Moje życie nie jest więcej warte niż jakiekolwiek inne. Ale też nie jest warte mniej. W każdym razie nie ma w nim niewinności dzieciństwa. Żyję już na tyle długo, że świadom jestem własnego udziału w złu, które niestety zdaje się przeważać na tym świecie, nawet w tym, które może we mnie uderzyć. Chciałbym, gdy ten moment nadejdzie, mieć umysł na tyle jasny, bym mógł prosić o przebaczenie Boga i wszystkich moich bliźnich i równocześnie przebaczyć z całego serca temu, który ugodzi we mnie.
Nie życzę sobie takiej śmierci. Myślę, że muszę to jasno powiedzieć. Bo nie wyobrażam sobie, jak mógłbym się cieszyć z tego, że naród, który kocham, miałby być oskarżony o zamordowanie mnie. To zbyt wysoka cena, za coś co prawdopodobnie zostanie określone jako „łaska męczeństwa”, by płacił ją Algierczyk, ktokolwiek nim będzie, nawet jeśli powie on sobie, że czyni to w imię po swojemu rozumianego islamu. Wiem, jaką pogardą świat darzy Algierczyków, wszystkich bez różnicy. I znana mi jest karykatura islamu, forsowana przez typ ludzi poprawnie myślących. Ci ludzie zbyt łatwo uspokajają własne sumienie, stawiając znak równania między religią i ideologią skrajnych fundamentalistów. Dla mnie Algieria i islam to dwie różne rzeczy, to ciało i dusza.
Stwierdzałem to już wielokrotnie, w pełni świadom tego, co im zawdzięczam. Często odnajdywałem w nich prostą nić przewodnią Ewangelii, tak jak nauczyła mnie jej moja matka, mój pierwszy Kościół –właśnie tu, w Algierii, już wtedy  w postawie szacunku wobec muzułmanów. Moja śmierć zapewne okaże się argumentem dla tych, którzy uważali mnie za naiwnego idealistę. „Niech nam powie teraz, co o tym myśli”. Ale niech ci ludzie wiedzą, że wtedy moja najbardziej dociekliwa ciekawość będzie już zaspokojona. Bo wtedy, jeśli Bóg zechce, będę mógł zobaczyć Jego dzieci islamskie, tak jak On je widzi, ogarniętych światłością chwały Chrystusa, jako owoce Jego Męki, obdarzonych Darem Ducha, którego tajemną radością będzie zawsze tworzenie więzi i odnajdowanie podobieństw, nie niwelując różnic.
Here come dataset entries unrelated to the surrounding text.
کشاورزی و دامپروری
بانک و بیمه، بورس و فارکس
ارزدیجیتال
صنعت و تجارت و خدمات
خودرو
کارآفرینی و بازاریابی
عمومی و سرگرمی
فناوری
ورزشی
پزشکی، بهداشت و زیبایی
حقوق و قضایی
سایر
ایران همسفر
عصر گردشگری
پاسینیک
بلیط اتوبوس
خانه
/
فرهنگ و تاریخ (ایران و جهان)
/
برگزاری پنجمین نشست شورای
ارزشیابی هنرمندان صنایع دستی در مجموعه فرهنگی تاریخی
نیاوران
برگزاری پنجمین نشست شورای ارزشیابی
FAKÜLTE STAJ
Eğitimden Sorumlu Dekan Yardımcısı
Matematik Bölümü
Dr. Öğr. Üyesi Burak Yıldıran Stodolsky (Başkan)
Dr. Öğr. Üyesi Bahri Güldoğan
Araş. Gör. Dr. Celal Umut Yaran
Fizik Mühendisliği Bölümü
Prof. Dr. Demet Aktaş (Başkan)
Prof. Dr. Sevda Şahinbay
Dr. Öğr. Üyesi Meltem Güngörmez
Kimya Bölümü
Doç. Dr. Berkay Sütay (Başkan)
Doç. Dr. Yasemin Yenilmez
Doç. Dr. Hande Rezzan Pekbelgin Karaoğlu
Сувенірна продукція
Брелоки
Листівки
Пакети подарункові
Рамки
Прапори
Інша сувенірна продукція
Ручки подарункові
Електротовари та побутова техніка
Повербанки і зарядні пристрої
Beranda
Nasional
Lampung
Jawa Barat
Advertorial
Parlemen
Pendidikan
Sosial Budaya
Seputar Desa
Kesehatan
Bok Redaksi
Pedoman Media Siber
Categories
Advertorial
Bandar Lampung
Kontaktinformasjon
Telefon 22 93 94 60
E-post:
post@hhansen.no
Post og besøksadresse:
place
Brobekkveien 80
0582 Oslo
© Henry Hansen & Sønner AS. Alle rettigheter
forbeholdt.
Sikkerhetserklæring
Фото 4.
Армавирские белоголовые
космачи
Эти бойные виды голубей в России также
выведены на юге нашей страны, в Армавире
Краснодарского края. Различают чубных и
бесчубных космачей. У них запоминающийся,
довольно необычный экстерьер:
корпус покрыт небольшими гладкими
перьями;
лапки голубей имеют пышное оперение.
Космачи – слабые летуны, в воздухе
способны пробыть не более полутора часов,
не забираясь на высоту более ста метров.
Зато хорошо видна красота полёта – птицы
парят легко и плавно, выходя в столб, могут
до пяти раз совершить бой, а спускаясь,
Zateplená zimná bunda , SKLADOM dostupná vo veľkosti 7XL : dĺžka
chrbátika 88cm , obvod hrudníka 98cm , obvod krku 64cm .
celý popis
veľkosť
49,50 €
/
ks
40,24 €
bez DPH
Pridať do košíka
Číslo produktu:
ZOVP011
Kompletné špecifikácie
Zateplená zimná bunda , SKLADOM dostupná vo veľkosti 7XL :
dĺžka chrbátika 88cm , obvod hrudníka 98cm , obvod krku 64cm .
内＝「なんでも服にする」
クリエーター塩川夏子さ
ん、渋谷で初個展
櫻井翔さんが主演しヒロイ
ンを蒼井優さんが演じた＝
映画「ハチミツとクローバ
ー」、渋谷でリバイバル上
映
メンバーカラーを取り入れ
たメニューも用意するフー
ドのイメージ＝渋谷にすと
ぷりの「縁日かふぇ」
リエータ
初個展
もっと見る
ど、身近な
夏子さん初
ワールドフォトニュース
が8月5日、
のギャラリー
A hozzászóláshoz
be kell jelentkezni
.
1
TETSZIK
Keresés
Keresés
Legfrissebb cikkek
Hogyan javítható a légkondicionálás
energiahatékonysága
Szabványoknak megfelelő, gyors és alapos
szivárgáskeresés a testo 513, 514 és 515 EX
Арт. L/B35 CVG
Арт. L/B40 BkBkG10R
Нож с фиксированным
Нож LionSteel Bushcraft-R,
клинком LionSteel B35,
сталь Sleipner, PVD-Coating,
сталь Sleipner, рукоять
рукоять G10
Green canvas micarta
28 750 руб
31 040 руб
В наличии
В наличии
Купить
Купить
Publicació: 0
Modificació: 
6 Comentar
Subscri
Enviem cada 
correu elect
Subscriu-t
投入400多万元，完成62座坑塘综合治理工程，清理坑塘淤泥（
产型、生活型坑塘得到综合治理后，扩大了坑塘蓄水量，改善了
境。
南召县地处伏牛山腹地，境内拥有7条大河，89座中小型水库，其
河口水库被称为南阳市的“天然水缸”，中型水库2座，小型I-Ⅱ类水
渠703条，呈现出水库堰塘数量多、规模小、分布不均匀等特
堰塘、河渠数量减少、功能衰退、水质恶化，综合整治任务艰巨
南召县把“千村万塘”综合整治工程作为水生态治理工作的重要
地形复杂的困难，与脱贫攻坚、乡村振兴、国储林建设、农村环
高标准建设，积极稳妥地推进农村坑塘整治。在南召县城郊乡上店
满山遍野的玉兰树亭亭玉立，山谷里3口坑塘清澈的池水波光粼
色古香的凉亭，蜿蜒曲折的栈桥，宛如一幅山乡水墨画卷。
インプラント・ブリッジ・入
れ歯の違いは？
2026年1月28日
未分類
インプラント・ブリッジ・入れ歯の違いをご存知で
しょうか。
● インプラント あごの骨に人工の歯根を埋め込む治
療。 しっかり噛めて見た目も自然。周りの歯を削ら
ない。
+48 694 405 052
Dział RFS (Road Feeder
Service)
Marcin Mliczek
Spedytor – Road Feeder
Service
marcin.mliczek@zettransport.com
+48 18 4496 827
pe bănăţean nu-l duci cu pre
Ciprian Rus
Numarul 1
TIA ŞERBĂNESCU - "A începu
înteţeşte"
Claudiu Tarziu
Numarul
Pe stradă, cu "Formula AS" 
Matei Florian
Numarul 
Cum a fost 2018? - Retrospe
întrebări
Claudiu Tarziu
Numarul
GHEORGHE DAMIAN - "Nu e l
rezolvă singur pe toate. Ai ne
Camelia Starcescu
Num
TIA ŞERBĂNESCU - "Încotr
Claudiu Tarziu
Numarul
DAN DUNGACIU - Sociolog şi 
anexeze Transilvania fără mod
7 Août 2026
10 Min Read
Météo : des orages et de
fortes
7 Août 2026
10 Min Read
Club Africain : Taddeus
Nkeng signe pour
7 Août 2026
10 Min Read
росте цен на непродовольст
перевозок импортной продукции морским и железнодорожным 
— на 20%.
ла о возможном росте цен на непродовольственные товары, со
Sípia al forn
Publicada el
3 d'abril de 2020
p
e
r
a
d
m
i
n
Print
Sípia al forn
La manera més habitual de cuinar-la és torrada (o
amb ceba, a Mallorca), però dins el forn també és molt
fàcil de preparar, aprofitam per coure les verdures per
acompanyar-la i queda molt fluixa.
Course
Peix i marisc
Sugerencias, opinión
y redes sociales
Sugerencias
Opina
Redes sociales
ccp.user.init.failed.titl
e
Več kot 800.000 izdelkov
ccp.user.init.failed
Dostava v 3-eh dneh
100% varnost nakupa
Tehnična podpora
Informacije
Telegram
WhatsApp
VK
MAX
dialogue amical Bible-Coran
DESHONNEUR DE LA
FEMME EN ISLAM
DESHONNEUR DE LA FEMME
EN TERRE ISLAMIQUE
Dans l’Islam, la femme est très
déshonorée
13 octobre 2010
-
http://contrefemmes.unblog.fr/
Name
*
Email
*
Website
Za życie utracone, całkowicie moje i całkowicie ich, dziękuję Bogu, który jak gdyby tylko dla tej Radości je stworzył, radości ze wszystkiego i mimo wszystko. Do tego „dziękuję” za całe moje życie wraz z tym, co jeszcze może się w nim zdarzyć, włączam Was wszystkich, przyjaciół dawnych i dzisiejszych, i Was przyjaciół tu na miejscu, a także moją matkę i ojca, siostry i braci, i ich rodziny – moje stokrotnie dzięki, jak obiecałem! A także ciebie, przyjacielu mojej ostatniej minuty, który nie będziesz wiedział, co czynisz. Tak, ciebie też do mojego „dziękuję” włączam i mówię Ci: do zobaczenia w  Bogu, którego widzę także w twojej twarzy. By dane nam było się spotkać, jak dobrym łotrom, w raju, jeśli taka jest wola Boga, który jest Ojcem nas obu. Amen. Inch’Allah.